Even better, you could write the same code that you would for doing this at runtime and it'll Just Work:

string variable = q{
    whatever and  ever;
}.replaceAll(regex(`\s+`, "g"), " ");
October 12
On 2017-10-11 10:35, Walter Bright wrote:
> On 10/10/2017 3:16 PM, sarn wrote:
>> Works even better in D because it can run at compile time.
> 
> Yes, I see no need for a language feature what can be easily and far more flexibly done with a regular function - especially since what |q{ and -q{ do gives no clue from the syntax.

Unfortunately it doesn't work for the other multiline syntax:

void main()
{
    auto a = q"FOO
        int b = 3;
    FOO";
}

The above fails to compile [1]. The trailing FOO cannot be indented. This works:

void main()
{
    auto a = q"FOO
        int b = 3;
FOO";
}

Which in my opinion doesn't look as good as the first example. It gets worse if "a" is indented even more, because it's nested in a class, in a method, in an if statement and so on.

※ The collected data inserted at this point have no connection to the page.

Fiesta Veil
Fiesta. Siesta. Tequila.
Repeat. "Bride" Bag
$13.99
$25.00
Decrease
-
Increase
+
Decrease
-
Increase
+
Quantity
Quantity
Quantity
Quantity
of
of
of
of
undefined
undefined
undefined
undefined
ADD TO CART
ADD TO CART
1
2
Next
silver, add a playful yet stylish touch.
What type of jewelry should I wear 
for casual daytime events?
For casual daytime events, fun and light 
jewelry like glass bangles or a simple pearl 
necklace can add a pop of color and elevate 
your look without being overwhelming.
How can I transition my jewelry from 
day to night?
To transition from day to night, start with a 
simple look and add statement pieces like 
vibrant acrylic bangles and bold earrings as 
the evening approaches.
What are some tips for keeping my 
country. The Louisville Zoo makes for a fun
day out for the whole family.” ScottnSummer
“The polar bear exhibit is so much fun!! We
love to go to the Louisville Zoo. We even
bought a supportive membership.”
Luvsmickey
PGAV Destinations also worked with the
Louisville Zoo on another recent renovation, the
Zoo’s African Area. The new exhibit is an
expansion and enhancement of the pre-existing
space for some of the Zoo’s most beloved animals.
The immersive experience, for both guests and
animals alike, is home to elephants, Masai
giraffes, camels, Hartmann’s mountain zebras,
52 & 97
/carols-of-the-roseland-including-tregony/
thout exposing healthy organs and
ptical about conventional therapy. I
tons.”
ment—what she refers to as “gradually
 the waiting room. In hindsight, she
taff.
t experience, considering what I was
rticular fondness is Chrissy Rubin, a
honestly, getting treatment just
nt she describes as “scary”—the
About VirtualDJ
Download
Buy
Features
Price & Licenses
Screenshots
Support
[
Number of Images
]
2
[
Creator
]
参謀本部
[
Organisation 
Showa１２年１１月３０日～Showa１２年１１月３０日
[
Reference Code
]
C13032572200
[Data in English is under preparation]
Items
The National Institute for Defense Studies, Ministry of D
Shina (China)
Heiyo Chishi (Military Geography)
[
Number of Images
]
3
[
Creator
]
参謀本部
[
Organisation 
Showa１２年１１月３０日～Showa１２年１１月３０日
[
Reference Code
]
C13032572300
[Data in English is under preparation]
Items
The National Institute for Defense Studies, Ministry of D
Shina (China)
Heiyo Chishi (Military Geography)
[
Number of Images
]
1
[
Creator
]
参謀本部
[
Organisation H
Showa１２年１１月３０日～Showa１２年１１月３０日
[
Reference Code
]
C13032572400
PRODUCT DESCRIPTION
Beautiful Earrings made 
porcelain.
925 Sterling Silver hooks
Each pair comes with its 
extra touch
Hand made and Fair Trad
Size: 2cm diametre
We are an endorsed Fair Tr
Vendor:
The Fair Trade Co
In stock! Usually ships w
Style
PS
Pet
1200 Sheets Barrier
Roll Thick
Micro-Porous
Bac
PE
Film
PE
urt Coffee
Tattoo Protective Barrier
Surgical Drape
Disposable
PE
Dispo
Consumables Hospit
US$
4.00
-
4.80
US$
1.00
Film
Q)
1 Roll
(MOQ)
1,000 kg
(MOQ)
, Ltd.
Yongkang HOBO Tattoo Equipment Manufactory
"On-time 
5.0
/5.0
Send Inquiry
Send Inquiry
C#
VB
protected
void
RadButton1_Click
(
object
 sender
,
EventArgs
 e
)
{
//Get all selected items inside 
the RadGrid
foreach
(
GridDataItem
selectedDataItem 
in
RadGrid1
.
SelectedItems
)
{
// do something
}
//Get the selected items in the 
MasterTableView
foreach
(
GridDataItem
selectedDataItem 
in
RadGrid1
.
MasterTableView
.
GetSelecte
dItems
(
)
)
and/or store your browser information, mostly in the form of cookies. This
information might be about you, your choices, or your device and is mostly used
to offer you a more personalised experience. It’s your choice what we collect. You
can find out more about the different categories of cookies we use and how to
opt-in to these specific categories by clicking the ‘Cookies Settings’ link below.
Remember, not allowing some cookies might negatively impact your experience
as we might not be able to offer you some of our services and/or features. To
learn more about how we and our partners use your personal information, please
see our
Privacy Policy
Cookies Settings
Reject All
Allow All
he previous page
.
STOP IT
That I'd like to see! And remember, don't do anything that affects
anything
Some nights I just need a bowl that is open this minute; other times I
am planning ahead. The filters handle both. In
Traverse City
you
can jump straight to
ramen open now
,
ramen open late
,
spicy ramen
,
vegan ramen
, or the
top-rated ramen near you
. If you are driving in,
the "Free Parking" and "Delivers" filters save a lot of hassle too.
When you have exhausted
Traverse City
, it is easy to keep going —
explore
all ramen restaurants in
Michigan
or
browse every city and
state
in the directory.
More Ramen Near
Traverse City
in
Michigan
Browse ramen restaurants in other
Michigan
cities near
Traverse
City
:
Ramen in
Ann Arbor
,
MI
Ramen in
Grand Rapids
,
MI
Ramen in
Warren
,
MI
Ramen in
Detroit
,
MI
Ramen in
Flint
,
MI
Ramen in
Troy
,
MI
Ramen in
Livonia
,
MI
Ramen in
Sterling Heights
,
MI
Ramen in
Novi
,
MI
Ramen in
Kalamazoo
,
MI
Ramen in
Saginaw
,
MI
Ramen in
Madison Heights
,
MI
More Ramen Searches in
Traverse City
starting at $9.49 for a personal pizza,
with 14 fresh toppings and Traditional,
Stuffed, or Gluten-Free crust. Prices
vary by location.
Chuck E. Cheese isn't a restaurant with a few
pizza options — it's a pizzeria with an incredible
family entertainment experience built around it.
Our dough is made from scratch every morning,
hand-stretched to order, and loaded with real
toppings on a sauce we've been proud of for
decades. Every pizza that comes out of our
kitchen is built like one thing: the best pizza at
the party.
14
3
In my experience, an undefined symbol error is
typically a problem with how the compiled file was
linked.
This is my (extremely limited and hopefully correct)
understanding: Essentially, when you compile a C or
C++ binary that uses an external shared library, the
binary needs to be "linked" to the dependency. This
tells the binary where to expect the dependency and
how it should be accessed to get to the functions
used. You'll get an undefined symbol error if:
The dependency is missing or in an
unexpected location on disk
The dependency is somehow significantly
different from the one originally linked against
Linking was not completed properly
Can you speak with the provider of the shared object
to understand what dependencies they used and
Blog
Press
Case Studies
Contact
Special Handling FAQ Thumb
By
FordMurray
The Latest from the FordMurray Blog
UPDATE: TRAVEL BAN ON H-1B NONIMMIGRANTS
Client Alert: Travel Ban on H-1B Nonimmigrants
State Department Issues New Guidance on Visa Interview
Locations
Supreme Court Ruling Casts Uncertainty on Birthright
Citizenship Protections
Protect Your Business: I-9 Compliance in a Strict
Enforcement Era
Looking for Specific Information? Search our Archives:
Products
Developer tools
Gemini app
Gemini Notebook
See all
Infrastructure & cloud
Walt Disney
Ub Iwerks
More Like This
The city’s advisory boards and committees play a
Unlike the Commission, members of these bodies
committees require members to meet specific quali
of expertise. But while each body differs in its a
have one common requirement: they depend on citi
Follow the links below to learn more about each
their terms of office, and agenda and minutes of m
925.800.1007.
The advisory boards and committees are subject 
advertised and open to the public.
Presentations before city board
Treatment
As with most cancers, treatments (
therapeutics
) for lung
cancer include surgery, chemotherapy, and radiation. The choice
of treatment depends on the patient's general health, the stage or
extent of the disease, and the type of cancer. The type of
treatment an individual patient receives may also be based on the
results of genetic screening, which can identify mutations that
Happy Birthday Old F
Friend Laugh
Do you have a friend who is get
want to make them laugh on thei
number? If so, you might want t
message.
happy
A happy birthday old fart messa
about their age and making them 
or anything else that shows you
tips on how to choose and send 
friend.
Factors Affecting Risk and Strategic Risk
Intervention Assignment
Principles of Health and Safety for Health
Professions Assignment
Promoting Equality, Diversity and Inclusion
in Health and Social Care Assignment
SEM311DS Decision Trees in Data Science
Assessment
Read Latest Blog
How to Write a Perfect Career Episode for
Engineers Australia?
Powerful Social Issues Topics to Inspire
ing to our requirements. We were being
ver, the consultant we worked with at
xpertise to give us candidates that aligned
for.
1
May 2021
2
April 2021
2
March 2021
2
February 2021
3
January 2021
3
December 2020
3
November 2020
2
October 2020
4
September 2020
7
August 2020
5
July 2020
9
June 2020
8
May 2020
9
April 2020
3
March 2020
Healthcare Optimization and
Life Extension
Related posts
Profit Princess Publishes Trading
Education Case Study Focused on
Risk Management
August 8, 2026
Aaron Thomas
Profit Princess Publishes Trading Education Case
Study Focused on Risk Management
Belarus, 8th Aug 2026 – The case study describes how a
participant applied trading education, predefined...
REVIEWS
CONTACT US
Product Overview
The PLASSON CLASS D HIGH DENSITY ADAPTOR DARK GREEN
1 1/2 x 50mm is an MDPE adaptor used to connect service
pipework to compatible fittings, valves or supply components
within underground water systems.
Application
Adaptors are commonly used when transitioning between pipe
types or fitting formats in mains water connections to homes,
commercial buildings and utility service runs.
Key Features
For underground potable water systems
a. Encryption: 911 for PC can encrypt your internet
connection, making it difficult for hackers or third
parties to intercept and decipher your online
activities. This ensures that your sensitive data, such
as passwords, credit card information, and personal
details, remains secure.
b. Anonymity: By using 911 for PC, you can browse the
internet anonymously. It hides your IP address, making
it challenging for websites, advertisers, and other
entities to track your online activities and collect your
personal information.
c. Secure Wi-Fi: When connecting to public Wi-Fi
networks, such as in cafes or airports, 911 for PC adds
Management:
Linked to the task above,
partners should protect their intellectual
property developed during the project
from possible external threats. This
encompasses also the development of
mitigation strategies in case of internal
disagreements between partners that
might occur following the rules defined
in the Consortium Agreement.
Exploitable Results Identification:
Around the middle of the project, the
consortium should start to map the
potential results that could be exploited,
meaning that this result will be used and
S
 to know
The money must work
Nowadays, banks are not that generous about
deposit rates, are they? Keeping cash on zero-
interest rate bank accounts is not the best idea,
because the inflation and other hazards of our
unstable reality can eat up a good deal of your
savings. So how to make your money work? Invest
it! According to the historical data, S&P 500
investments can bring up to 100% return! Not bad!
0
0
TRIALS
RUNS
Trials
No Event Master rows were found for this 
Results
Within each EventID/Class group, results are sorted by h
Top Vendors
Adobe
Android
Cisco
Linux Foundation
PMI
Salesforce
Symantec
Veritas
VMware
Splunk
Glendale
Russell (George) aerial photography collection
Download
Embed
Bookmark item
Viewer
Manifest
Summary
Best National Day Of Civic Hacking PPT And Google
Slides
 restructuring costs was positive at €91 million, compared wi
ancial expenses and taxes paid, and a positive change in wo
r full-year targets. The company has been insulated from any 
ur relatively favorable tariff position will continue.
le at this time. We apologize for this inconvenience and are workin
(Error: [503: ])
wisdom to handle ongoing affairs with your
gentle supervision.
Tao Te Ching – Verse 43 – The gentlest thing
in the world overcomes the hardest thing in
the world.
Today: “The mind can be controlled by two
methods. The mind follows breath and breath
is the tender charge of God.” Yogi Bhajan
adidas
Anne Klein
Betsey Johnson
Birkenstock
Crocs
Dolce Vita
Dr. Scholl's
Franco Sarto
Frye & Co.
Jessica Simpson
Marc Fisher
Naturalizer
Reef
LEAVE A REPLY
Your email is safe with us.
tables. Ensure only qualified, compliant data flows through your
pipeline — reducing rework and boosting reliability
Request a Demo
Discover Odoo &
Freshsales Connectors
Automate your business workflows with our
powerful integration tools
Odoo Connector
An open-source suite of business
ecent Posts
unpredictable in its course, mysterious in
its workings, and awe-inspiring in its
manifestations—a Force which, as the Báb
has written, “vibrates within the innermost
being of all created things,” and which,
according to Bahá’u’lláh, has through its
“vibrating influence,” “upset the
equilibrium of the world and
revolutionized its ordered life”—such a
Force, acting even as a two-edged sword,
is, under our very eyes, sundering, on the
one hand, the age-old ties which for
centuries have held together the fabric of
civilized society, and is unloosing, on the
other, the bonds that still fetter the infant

[1] main.d(3,14): Error: unterminated delimited string constant starting at main.d(3,15)

-- 
/Jacob Carlborg
October 12
On Wednesday, 11 October 2017 at 14:28:32 UTC, Meta wrote:
> On Wednesday, 11 October 2017 at 09:56:52 UTC, Igor wrote:
>> On Wednesday, 11 October 2017 at 08:35:51 UTC, Walter Bright wrote:
>>> On 10/10/2017 3:16 PM, sarn wrote:
>>>> Works even better in D because it can run at compile time.
>>>
>>> Yes, I see no need for a language feature what can be easily and far more flexibly done with a regular function - especially since what |q{ and -q{ do gives no clue from the syntax.
>>
>> You are right. My mind is just still not used to the power of D templates so I didn't think of this. On the other hand that is why D is still making me say "WOW!" on a regular basis :).
>>
>> Just to confirm I understand, for example the following would give me compile time stripping of white space:
>>
>> template stripws(string l) {
>>     enum stripws = l.replaceAll(regex("\s+", "g"), " ");
>> }
>>
>> string variable = stripws(q{
>>    whatever and    ever;
>> });
>>
>> And I would get variable to be equal to " whatever and ever; ". Right?
>
> Even better, you could write the same code that you would for doing this at runtime and it'll Just Work:
>
> string variable = q{
>     whatever and  ever;
> }.replaceAll(regex(`\s+`, "g"), " ");

I tried this but Disassembly view shows:

call std.regex.regex!string.regex
and
call std.regex.replaceAll!(string, char, std.regex.internal.ir.Regex!char).replaceAll

which means that replaceAll with regex is done at runtime, not compile time. Also when I just added enum in front of string variable then I got this:

Error: malloc cannot be interpreted at compile time, because it has no available source code
October 12
On Thursday, 12 October 2017 at 08:08:17 UTC, Igor wrote:
> I tried this but Disassembly view shows:
>
> call std.regex.regex!string.regex
> and
> call std.regex.replaceAll!(string, char, std.regex.internal.ir.Regex!char).replaceAll
>
> which means that replaceAll with regex is done at runtime, not compile time. Also when I just added enum in front of string variable then I got this:
>
> Error: malloc cannot be interpreted at compile time, because it has no available source code

Hmm, you're right. I could've sworn that std.regex is CTFE-friendly but it looks like I was wrong. If it used the GC instead of malloc this would probably work.
October 13
On Thursday, 12 October 2017 at 16:59:46 UTC, Meta wrote:
> On Thursday, 12 October 2017 at 08:08:17 UTC, Igor wrote:
>> I tried this but Disassembly view shows:
>>
[snip]
>
> Hmm, you're right. I could've sworn that std.regex is CTFE-friendly but it looks like I was wrong. If it used the GC instead of malloc this would probably work.

Indeed it’s been an ongoing work to make regex match at CTFE. I considered peperring the code paths with __ctfe ? malloc ... : new[]
But it a lot of corner cases snd run-time optimized code path is already quite impenetrable.